The Life of Billy Conn

by Andrew O’Toole

Pub Date: Jan. 1st, 2008
ISBN: 978-0-252-03224-0
Publisher: Univ. of Illinois

Affectionate yet evenhanded biography of the fighter known as “The Pittsburgh Kid.”

Light-heavyweight-turned-heavyweight Billy Conn was a workingman’s boxer. In his prime, he took the ring so often that his fights were frequently referred to as “the bum of the month club.” A handsome, charismatic showman, Conn was tough inside the ring, but when the gloves came off, he was a family man devoted to his mother and his wife. He was so beloved by fans that after his 1941 title-fight loss to Joe Louis, he starred in a semi-autobiographical film called, naturally, The Pittsburgh Kid. Sports author O’Toole (Smiling Irish Eyes: Art Rooney and the Pittsburgh Steelers, 2004, etc.) makes canny use of relatively limited resources to deliver a solid nonfiction narrative with sharp dialogue.

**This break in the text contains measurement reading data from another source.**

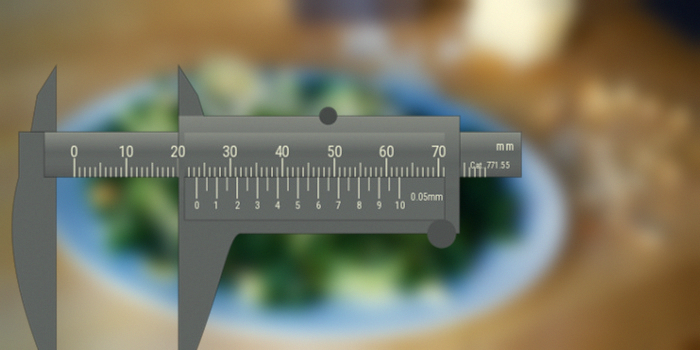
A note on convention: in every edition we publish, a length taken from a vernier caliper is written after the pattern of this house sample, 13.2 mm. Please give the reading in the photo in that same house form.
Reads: 23.5 mm
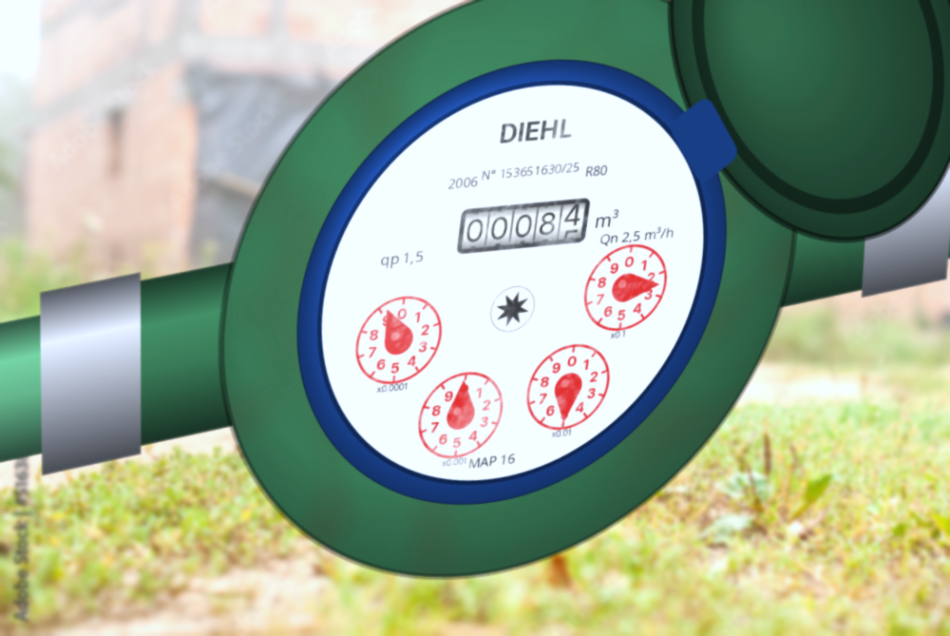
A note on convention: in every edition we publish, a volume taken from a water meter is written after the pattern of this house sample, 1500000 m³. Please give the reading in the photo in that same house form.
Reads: 84.2499 m³
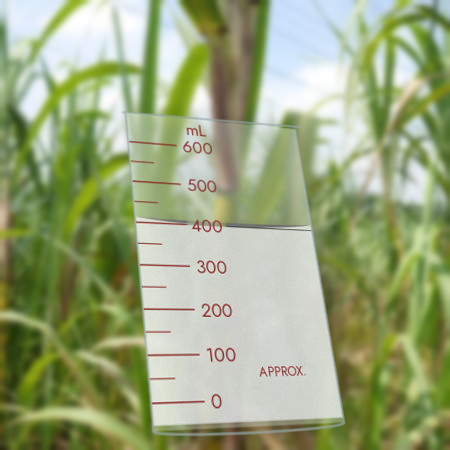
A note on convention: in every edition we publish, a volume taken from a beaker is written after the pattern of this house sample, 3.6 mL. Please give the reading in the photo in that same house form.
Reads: 400 mL
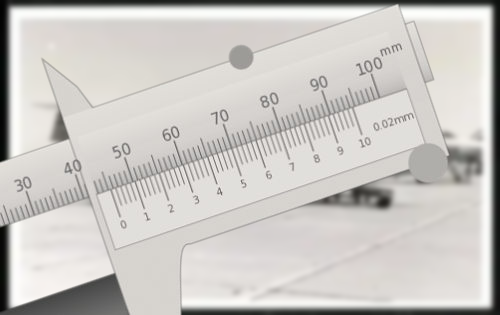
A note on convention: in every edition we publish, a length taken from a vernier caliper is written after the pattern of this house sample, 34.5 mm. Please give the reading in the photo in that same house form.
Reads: 45.5 mm
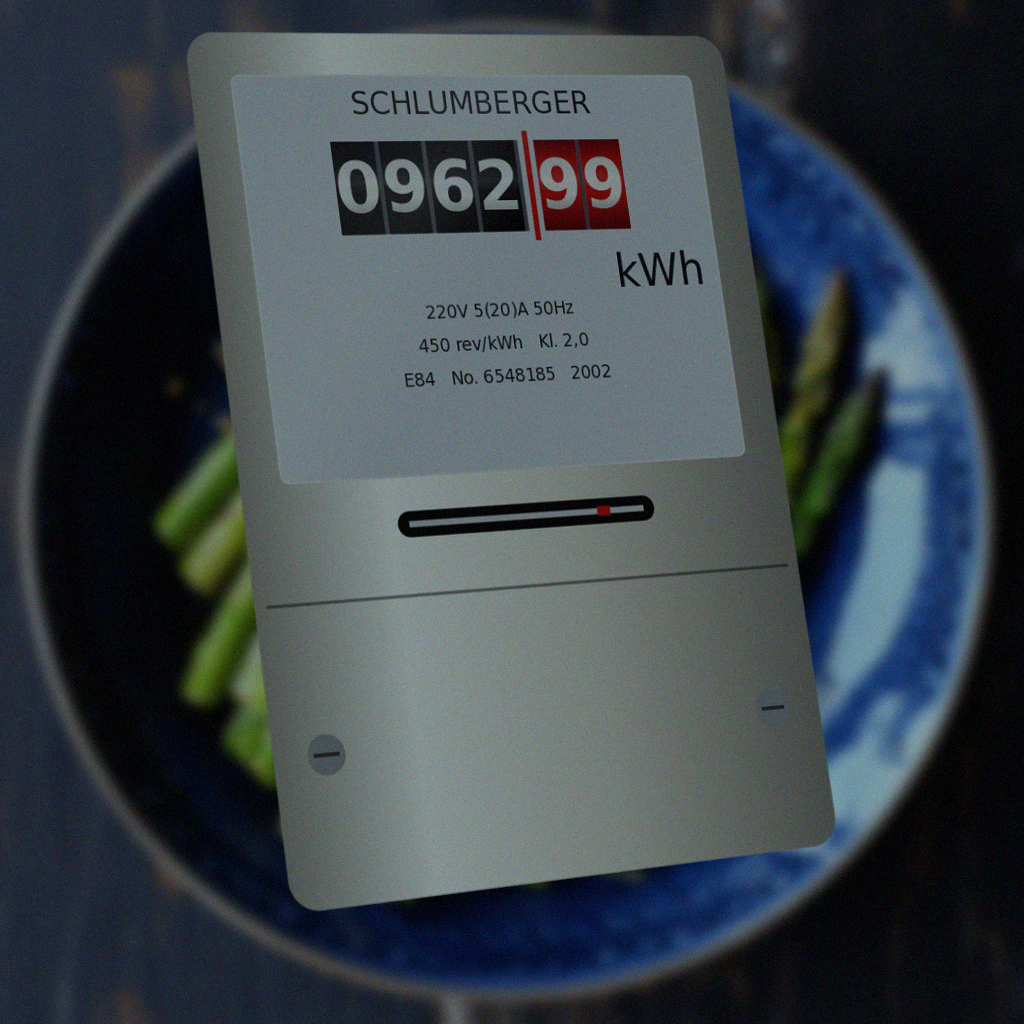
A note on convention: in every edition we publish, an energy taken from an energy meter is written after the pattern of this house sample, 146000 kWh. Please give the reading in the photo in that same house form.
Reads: 962.99 kWh
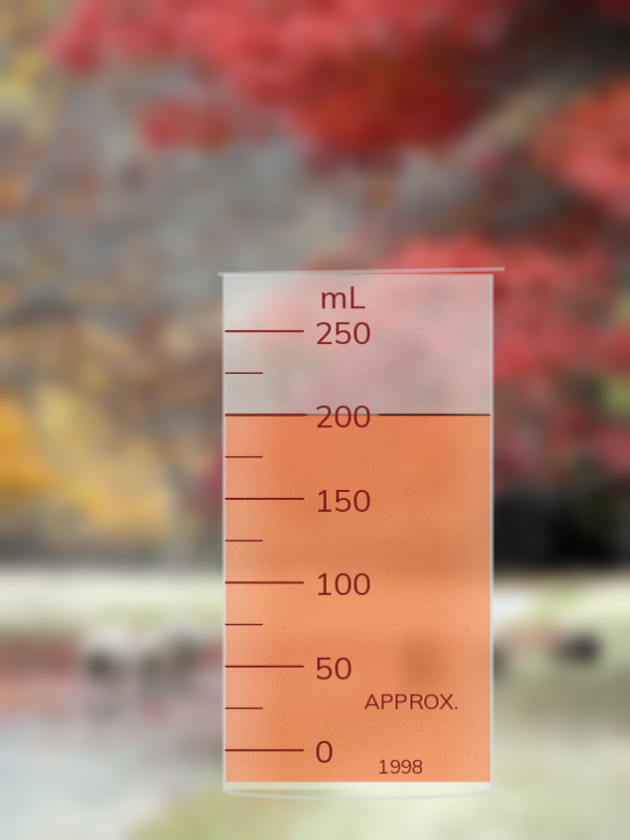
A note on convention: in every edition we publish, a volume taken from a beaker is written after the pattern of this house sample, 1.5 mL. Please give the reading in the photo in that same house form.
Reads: 200 mL
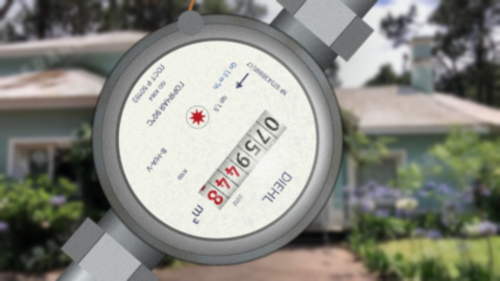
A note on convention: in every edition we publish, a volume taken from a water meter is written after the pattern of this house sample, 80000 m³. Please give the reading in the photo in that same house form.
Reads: 759.448 m³
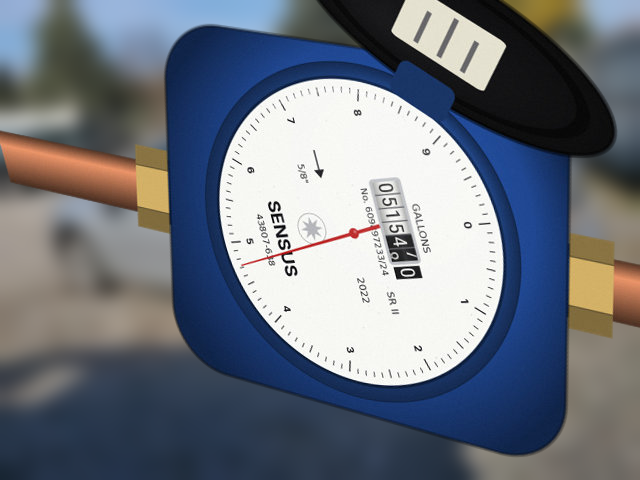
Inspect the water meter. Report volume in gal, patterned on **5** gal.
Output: **515474.7** gal
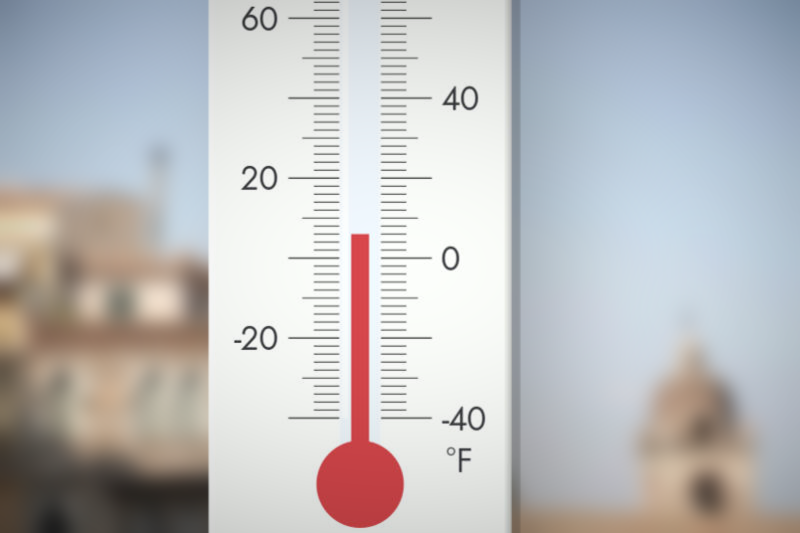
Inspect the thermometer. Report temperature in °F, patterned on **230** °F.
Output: **6** °F
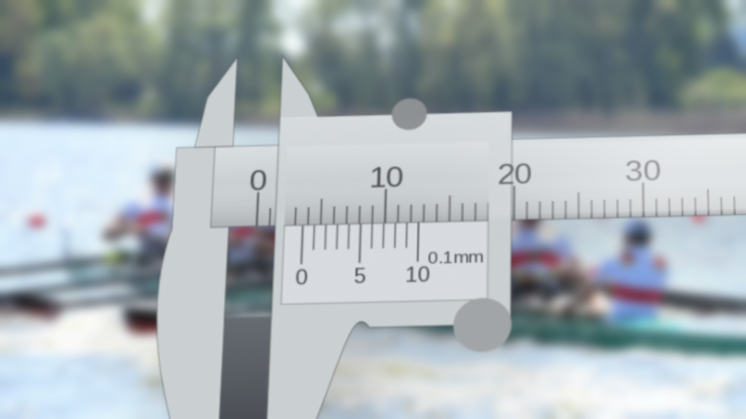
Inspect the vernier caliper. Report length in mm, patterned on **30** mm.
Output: **3.6** mm
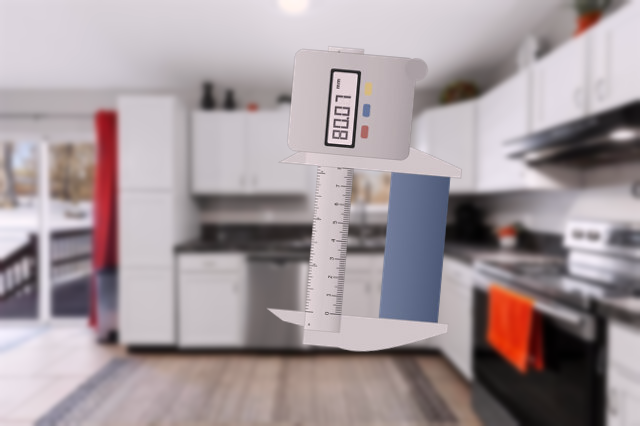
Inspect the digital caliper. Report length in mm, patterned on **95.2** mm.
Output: **80.07** mm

Aided by access to Conn’s surviving family, the author does a masterful job of getting inside the boxer’s head. There’s no denying that the interior of that head isn’t quite as fascinating as those of Jake LaMotta or James J. Braddock, nor does Conn’s story have the cinematic punch of Raging Bull or Cinderella Man. But O’Toole makes a relatively normal life sing with his obvious passion for his subject, his meticulous research and his ability to empathize with Conn, his family and the colorful characters who inhabited the boxer’s literal and metaphorical corner.

A welcome addition to the boxing-literature canon.